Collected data
-- START --

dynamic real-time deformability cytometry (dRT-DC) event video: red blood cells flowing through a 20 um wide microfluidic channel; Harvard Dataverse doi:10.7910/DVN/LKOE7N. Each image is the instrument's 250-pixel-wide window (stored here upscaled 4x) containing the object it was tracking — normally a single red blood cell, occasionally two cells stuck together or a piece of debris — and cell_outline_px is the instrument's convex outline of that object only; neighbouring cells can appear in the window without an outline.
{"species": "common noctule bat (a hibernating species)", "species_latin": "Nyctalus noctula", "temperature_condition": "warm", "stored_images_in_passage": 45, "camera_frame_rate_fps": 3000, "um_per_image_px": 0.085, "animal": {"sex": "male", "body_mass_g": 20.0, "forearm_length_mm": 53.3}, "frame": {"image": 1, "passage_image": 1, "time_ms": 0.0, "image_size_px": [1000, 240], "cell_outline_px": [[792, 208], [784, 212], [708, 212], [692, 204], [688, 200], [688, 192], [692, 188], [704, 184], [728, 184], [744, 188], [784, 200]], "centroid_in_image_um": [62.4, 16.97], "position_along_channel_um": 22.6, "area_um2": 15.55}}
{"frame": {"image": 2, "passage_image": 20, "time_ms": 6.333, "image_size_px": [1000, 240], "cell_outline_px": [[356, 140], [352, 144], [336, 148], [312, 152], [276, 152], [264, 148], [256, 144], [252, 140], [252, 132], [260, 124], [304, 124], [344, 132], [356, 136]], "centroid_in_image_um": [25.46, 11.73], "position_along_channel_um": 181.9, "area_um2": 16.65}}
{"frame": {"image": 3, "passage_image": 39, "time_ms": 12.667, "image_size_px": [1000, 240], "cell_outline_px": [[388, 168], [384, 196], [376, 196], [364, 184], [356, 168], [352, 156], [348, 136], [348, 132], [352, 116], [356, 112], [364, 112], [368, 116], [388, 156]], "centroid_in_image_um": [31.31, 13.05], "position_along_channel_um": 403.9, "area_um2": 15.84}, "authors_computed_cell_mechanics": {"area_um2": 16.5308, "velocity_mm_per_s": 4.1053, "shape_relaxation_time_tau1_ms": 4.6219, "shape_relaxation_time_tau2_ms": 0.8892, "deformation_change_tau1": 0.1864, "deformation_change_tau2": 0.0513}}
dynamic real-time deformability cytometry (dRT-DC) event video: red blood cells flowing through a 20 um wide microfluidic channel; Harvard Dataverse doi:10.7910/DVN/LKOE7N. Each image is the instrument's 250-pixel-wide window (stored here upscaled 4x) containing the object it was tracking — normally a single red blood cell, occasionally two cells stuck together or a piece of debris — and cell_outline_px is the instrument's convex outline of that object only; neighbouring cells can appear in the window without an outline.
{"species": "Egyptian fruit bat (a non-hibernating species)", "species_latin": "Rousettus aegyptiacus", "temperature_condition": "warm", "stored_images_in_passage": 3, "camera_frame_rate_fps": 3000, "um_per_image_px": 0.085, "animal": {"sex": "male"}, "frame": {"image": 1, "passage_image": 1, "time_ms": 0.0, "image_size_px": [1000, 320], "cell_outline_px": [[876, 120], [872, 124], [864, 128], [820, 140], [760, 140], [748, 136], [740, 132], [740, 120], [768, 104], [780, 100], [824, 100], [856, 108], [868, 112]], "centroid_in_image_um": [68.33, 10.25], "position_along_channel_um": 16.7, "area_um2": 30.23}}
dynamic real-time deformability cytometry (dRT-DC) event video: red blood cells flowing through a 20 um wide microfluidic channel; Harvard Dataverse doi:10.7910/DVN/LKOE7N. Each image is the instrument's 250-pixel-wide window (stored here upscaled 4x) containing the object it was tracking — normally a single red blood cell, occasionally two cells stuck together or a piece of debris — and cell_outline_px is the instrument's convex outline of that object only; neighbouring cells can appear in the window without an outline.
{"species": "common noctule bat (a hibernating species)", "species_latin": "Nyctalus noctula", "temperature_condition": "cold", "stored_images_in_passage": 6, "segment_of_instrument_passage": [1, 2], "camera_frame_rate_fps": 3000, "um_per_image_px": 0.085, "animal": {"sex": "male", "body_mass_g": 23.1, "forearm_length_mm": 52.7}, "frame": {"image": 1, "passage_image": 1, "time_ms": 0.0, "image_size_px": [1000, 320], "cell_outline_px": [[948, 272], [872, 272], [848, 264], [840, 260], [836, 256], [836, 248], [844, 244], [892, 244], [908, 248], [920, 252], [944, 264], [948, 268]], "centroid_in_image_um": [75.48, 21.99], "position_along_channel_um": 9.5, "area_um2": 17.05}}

-- END --

Exercise task »
Return the entries above exactly as they appear.

Answer »
dynamic real-time deformability cytometry (dRT-DC) event video: red blood cells flowing through a 20 um wide microfluidic channel; Harvard Dataverse doi:10.7910/DVN/LKOE7N. Each image is the instrument's 250-pixel-wide window (stored here upscaled 4x) containing the object it was tracking — normally a single red blood cell, occasionally two cells stuck together or a piece of debris — and cell_outline_px is the instrument's convex outline of that object only; neighbouring cells can appear in the window without an outline.
{"species": "common noctule bat (a hibernating species)", "species_latin": "Nyctalus noctula", "temperature_condition": "warm", "stored_images_in_passage": 45, "camera_frame_rate_fps": 3000, "um_per_image_px": 0.085, "animal": {"sex": "male", "body_mass_g": 20.0, "forearm_length_mm": 53.3}, "frame": {"image": 1, "passage_image": 1, "time_ms": 0.0, "image_size_px": [1000, 240], "cell_outline_px": [[792, 208], [784, 212], [708, 212], [692, 204], [688, 200], [688, 192], [692, 188], [704, 184], [728, 184], [744, 188], [784, 200]], "centroid_in_image_um": [62.4, 16.97], "position_along_channel_um": 22.6, "area_um2": 15.55}}
{"frame": {"image": 2, "passage_image": 20, "time_ms": 6.333, "image_size_px": [1000, 240], "cell_outline_px": [[356, 140], [352, 144], [336, 148], [312, 152], [276, 152], [264, 148], [256, 144], [252, 140], [252, 132], [260, 124], [304, 124], [344, 132], [356, 136]], "centroid_in_image_um": [25.46, 11.73], "position_along_channel_um": 181.9, "area_um2": 16.65}}
{"frame": {"image": 3, "passage_image": 39, "time_ms": 12.667, "image_size_px": [1000, 240], "cell_outline_px": [[388, 168], [384, 196], [376, 196], [364, 184], [356, 168], [352, 156], [348, 136], [348, 132], [352, 116], [356, 112], [364, 112], [368, 116], [388, 156]], "centroid_in_image_um": [31.31, 13.05], "position_along_channel_um": 403.9, "area_um2": 15.84}, "authors_computed_cell_mechanics": {"area_um2": 16.5308, "velocity_mm_per_s": 4.1053, "shape_relaxation_time_tau1_ms": 4.6219, "shape_relaxation_time_tau2_ms": 0.8892, "deformation_change_tau1": 0.1864, "deformation_change_tau2": 0.0513}}
dynamic real-time deformability cytometry (dRT-DC) event video: red blood cells flowing through a 20 um wide microfluidic channel; Harvard Dataverse doi:10.7910/DVN/LKOE7N. Each image is the instrument's 250-pixel-wide window (stored here upscaled 4x) containing the object it was tracking — normally a single red blood cell, occasionally two cells stuck together or a piece of debris — and cell_outline_px is the instrument's convex outline of that object only; neighbouring cells can appear in the window without an outline.
{"species": "Egyptian fruit bat (a non-hibernating species)", "species_latin": "Rousettus aegyptiacus", "temperature_condition": "warm", "stored_images_in_passage": 3, "camera_frame_rate_fps": 3000, "um_per_image_px": 0.085, "animal": {"sex": "male"}, "frame": {"image": 1, "passage_image": 1, "time_ms": 0.0, "image_size_px": [1000, 320], "cell_outline_px": [[876, 120], [872, 124], [864, 128], [820, 140], [760, 140], [748, 136], [740, 132], [740, 120], [768, 104], [780, 100], [824, 100], [856, 108], [868, 112]], "centroid_in_image_um": [68.33, 10.25], "position_along_channel_um": 16.7, "area_um2": 30.23}}
dynamic real-time deformability cytometry (dRT-DC) event video: red blood cells flowing through a 20 um wide microfluidic channel; Harvard Dataverse doi:10.7910/DVN/LKOE7N. Each image is the instrument's 250-pixel-wide window (stored here upscaled 4x) containing the object it was tracking — normally a single red blood cell, occasionally two cells stuck together or a piece of debris — and cell_outline_px is the instrument's convex outline of that object only; neighbouring cells can appear in the window without an outline.
{"species": "common noctule bat (a hibernating species)", "species_latin": "Nyctalus noctula", "temperature_condition": "cold", "stored_images_in_passage": 6, "segment_of_instrument_passage": [1, 2], "camera_frame_rate_fps": 3000, "um_per_image_px": 0.085, "animal": {"sex": "male", "body_mass_g": 23.1, "forearm_length_mm": 52.7}, "frame": {"image": 1, "passage_image": 1, "time_ms": 0.0, "image_size_px": [1000, 320], "cell_outline_px": [[948, 272], [872, 272], [848, 264], [840, 260], [836, 256], [836, 248], [844, 244], [892, 244], [908, 248], [920, 252], [944, 264], [948, 268]], "centroid_in_image_um": [75.48, 21.99], "position_along_channel_um": 9.5, "area_um2": 17.05}}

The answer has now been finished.